In Windischleuba hat die Pleiße ebenfalls gewütet. Wie vor elf Jahren ist hier das ganze Unterdorf abgesoffen - diesmal noch schlimmer. Über den Schutzdeich ist das erste Wasser am Sonntag gegen 15 Uhr kommen. "Wir waren zwar vorgewarnt, doch weder die Jugendherberge noch der Kindergarten war zu retten", berichtet Windischleubas Bürgermeister Gerd Reinboth (56, CDU).
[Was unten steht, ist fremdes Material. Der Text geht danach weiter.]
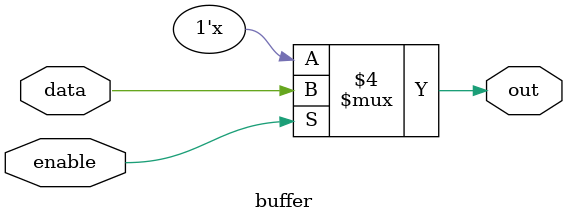
<source format=v>


`include "../d_flip_flop/d_flip_flop.v"

module bit_register(clk, input_enable, output_enable, data, out);

    input clk, input_enable, output_enable, data;
    output out;

    wire not_out;
    wire buf_out;

    wire mem_data;

    assign mem_data = (buf_out && ~input_enable) || (input_enable && data);

    d_flip_flop flip_memory (clk, mem_data, buf_out, not_out);

    buffer buf_memory (buf_out, output_enable, out);

endmodule

// ----BUFFER MODULE-------------------------------------------
// Buffer to hold data without output
// Input data - Input data
// Input enable - Enable the output
// Output out - Output data

// Written by Asanka Sovis (24/09/2022)
// Based on the 8-bit Computer series by Ben Eater
// ------------------------------------------------------------

module buffer(data, enable, out);

    input data, enable;
    output reg out;

    always @* begin
        if (enable == 1) begin
            out <= data;
        end
        else begin
            out <= 1'bZ;
        end
    end

endmodule
</source>
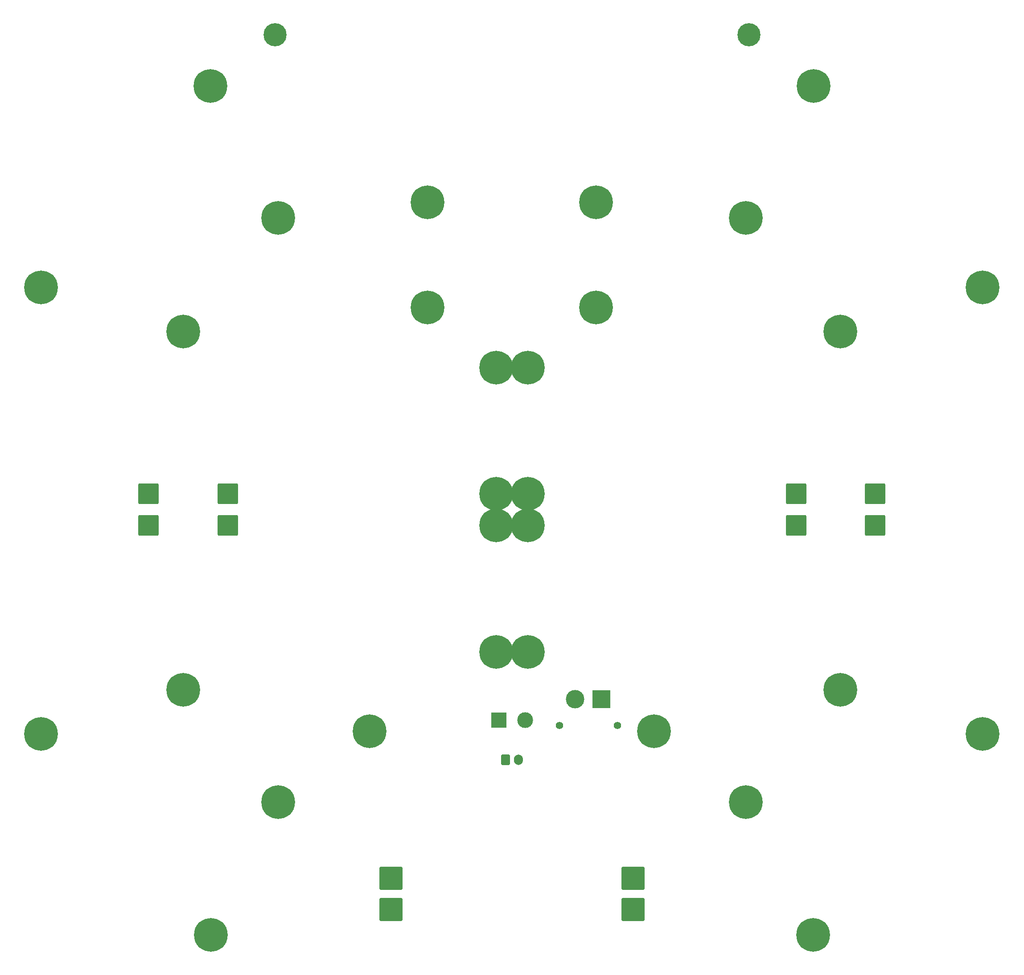
<source format=gbs>
G04 #@! TF.GenerationSoftware,KiCad,Pcbnew,7.0.9*
G04 #@! TF.CreationDate,2024-02-22T22:19:44+08:00*
G04 #@! TF.ProjectId,layer2,6c617965-7232-42e6-9b69-6361645f7063,rev?*
G04 #@! TF.SameCoordinates,Original*
G04 #@! TF.FileFunction,Soldermask,Bot*
G04 #@! TF.FilePolarity,Negative*
%FSLAX46Y46*%
G04 Gerber Fmt 4.6, Leading zero omitted, Abs format (unit mm)*
G04 Created by KiCad (PCBNEW 7.0.9) date 2024-02-22 22:19:44*
%MOMM*%
%LPD*%
G01*
G04 APERTURE LIST*
G04 Aperture macros list*
%AMRoundRect*
0 Rectangle with rounded corners*
0 $1 Rounding radius*
0 $2 $3 $4 $5 $6 $7 $8 $9 X,Y pos of 4 corners*
0 Add a 4 corners polygon primitive as box body*
4,1,4,$2,$3,$4,$5,$6,$7,$8,$9,$2,$3,0*
0 Add four circle primitives for the rounded corners*
1,1,$1+$1,$2,$3*
1,1,$1+$1,$4,$5*
1,1,$1+$1,$6,$7*
1,1,$1+$1,$8,$9*
0 Add four rect primitives between the rounded corners*
20,1,$1+$1,$2,$3,$4,$5,0*
20,1,$1+$1,$4,$5,$6,$7,0*
20,1,$1+$1,$6,$7,$8,$9,0*
20,1,$1+$1,$8,$9,$2,$3,0*%
G04 Aperture macros list end*
%ADD10RoundRect,0.250000X-0.600000X-0.750000X0.600000X-0.750000X0.600000X0.750000X-0.600000X0.750000X0*%
%ADD11O,1.700000X2.000000*%
%ADD12RoundRect,0.249999X-1.950001X-1.950001X1.950001X-1.950001X1.950001X1.950001X-1.950001X1.950001X0*%
%ADD13RoundRect,0.250002X-1.699998X-1.699998X1.699998X-1.699998X1.699998X1.699998X-1.699998X1.699998X0*%
%ADD14C,6.400000*%
%ADD15R,3.000000X3.000000*%
%ADD16C,3.000000*%
%ADD17C,4.400000*%
%ADD18C,1.400000*%
%ADD19R,3.500000X3.500000*%
%ADD20C,3.500000*%
G04 APERTURE END LIST*
D10*
X123750000Y-172500000D03*
D11*
X126250000Y-172500000D03*
D12*
X148000000Y-201000000D03*
X102000000Y-195000000D03*
D13*
X194000000Y-128000000D03*
D14*
X122000000Y-98000000D03*
X122000000Y-128000000D03*
X187400000Y-91191300D03*
X152012016Y-167075539D03*
D15*
X122500000Y-165000000D03*
D16*
X127500000Y-165000000D03*
D17*
X80000000Y-34750000D03*
D14*
X97987984Y-167075539D03*
X62600000Y-159200000D03*
D18*
X145000000Y-166000000D03*
X134000000Y-166000000D03*
D19*
X142000000Y-161000000D03*
D20*
X137000000Y-161000000D03*
D14*
X128000000Y-128000000D03*
X67750000Y-44500000D03*
D13*
X71000000Y-128000000D03*
D14*
X62600000Y-91191300D03*
X141000000Y-86610723D03*
D17*
X170000000Y-34750000D03*
D12*
X148000000Y-195000000D03*
D14*
X80600000Y-180600000D03*
X109000000Y-66610723D03*
X80600000Y-69600000D03*
X109000000Y-86610723D03*
X35600000Y-82800000D03*
D13*
X179000000Y-122000000D03*
D14*
X169400000Y-180600000D03*
D13*
X194000000Y-122000000D03*
D14*
X214400000Y-82800000D03*
X169400000Y-69600000D03*
D13*
X56000000Y-122000000D03*
D14*
X214400000Y-167600000D03*
X35600000Y-167600000D03*
D13*
X71000000Y-122000000D03*
D14*
X67800000Y-205800000D03*
X182250000Y-44500000D03*
X141000000Y-66610723D03*
X187400000Y-159200000D03*
X128000000Y-122000000D03*
X128000000Y-152000000D03*
D13*
X179000000Y-128000000D03*
D14*
X122000000Y-122000000D03*
X128000000Y-98000000D03*
D12*
X102000000Y-201000000D03*
D14*
X122000000Y-152000000D03*
X182200000Y-205800000D03*
D13*
X56000000Y-128000000D03*
M02*

</source>
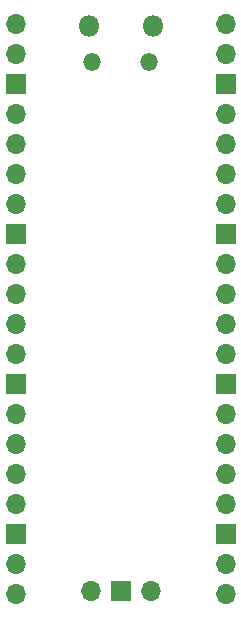
<source format=gbr>
%TF.GenerationSoftware,KiCad,Pcbnew,6.0.8-f2edbf62ab~116~ubuntu22.04.1*%
%TF.CreationDate,2022-10-03T19:04:55-04:00*%
%TF.ProjectId,PicoDebugInterface,5069636f-4465-4627-9567-496e74657266,rev?*%
%TF.SameCoordinates,Original*%
%TF.FileFunction,Soldermask,Bot*%
%TF.FilePolarity,Negative*%
%FSLAX46Y46*%
G04 Gerber Fmt 4.6, Leading zero omitted, Abs format (unit mm)*
G04 Created by KiCad (PCBNEW 6.0.8-f2edbf62ab~116~ubuntu22.04.1) date 2022-10-03 19:04:55*
%MOMM*%
%LPD*%
G01*
G04 APERTURE LIST*
%ADD10O,1.500000X1.500000*%
%ADD11O,1.800000X1.800000*%
%ADD12O,1.700000X1.700000*%
%ADD13R,1.700000X1.700000*%
G04 APERTURE END LIST*
D10*
%TO.C,U1*%
X131175000Y-24180000D03*
X126325000Y-24180000D03*
D11*
X126025000Y-21150000D03*
X131475000Y-21150000D03*
D12*
X119860000Y-21020000D03*
X119860000Y-23560000D03*
D13*
X119860000Y-26100000D03*
D12*
X119860000Y-28640000D03*
X119860000Y-31180000D03*
X119860000Y-33720000D03*
X119860000Y-36260000D03*
D13*
X119860000Y-38800000D03*
D12*
X119860000Y-41340000D03*
X119860000Y-43880000D03*
X119860000Y-46420000D03*
X119860000Y-48960000D03*
D13*
X119860000Y-51500000D03*
D12*
X119860000Y-54040000D03*
X119860000Y-56580000D03*
X119860000Y-59120000D03*
X119860000Y-61660000D03*
D13*
X119860000Y-64200000D03*
D12*
X119860000Y-66740000D03*
X119860000Y-69280000D03*
X137640000Y-69280000D03*
X137640000Y-66740000D03*
D13*
X137640000Y-64200000D03*
D12*
X137640000Y-61660000D03*
X137640000Y-59120000D03*
X137640000Y-56580000D03*
X137640000Y-54040000D03*
D13*
X137640000Y-51500000D03*
D12*
X137640000Y-48960000D03*
X137640000Y-46420000D03*
X137640000Y-43880000D03*
X137640000Y-41340000D03*
D13*
X137640000Y-38800000D03*
D12*
X137640000Y-36260000D03*
X137640000Y-33720000D03*
X137640000Y-31180000D03*
X137640000Y-28640000D03*
D13*
X137640000Y-26100000D03*
D12*
X137640000Y-23560000D03*
X137640000Y-21020000D03*
X126210000Y-69050000D03*
D13*
X128750000Y-69050000D03*
D12*
X131290000Y-69050000D03*
%TD*%
M02*

</source>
Beide Gebäude waren 2002 schon überflutet und danach für mehrere 100 000 Euro saniert worden. Die Einrichtungen sind erst einmal geschlossen. Die Kindergartenkinder werden aber in der Schule weiter betreut.

 

Von den Fluten eingeschlossen sind auch etwa 20 Wohnhäuser im Unterdorf. "Rund 40 Bewohner sind evakuiert worden. Die sind vorübergehend bei Verwandten oder Bekannten", so Reinboth. Zu diesen Windischleubaern gehört auch Hans-Joachim Schweitzer. "So etwas habe ich noch nicht erlebt", sagt der 67-Jährige, der bei der Tochter im Oberdorf untergekommen ist. Obwohl er die Möbel hochgestellt hatte, ist im Erdgeschoss alles hinüber, vermutet er. "Doch das werden wir ja sehen, wenn das Wasser weg ist." Während einzelne Bewohner aus den im Wasser stehenden Häusern ihr Hab und Gut mit Schlauchbooten in Sicherheit bringen, holt die Feuerwehr weitere Menschen mit Booten ins Trockene.

 

Pumpen wie die Trebener können die Windischleubaer im Unterdorf nicht einsetzen. Sie haben seit Sonntagabend keinen Strom. Weil sich die Fluten der Pleiße, die außer Rand und Band geraten ist, diesmal über die B 7 ergossen haben und auch in den Ortsteil Borgishain abgesoffen, ist dort ein Umspannwerk regelrecht explodiert. Seitdem ist es auch in Fockendorf zappenduster. "So schlimm war des beim Jahrhunderthochwasser 2002 lange nicht", erinnert sich Reinboth, dem anzusehen ist, dass er die ganze Nacht auf den Beinen war.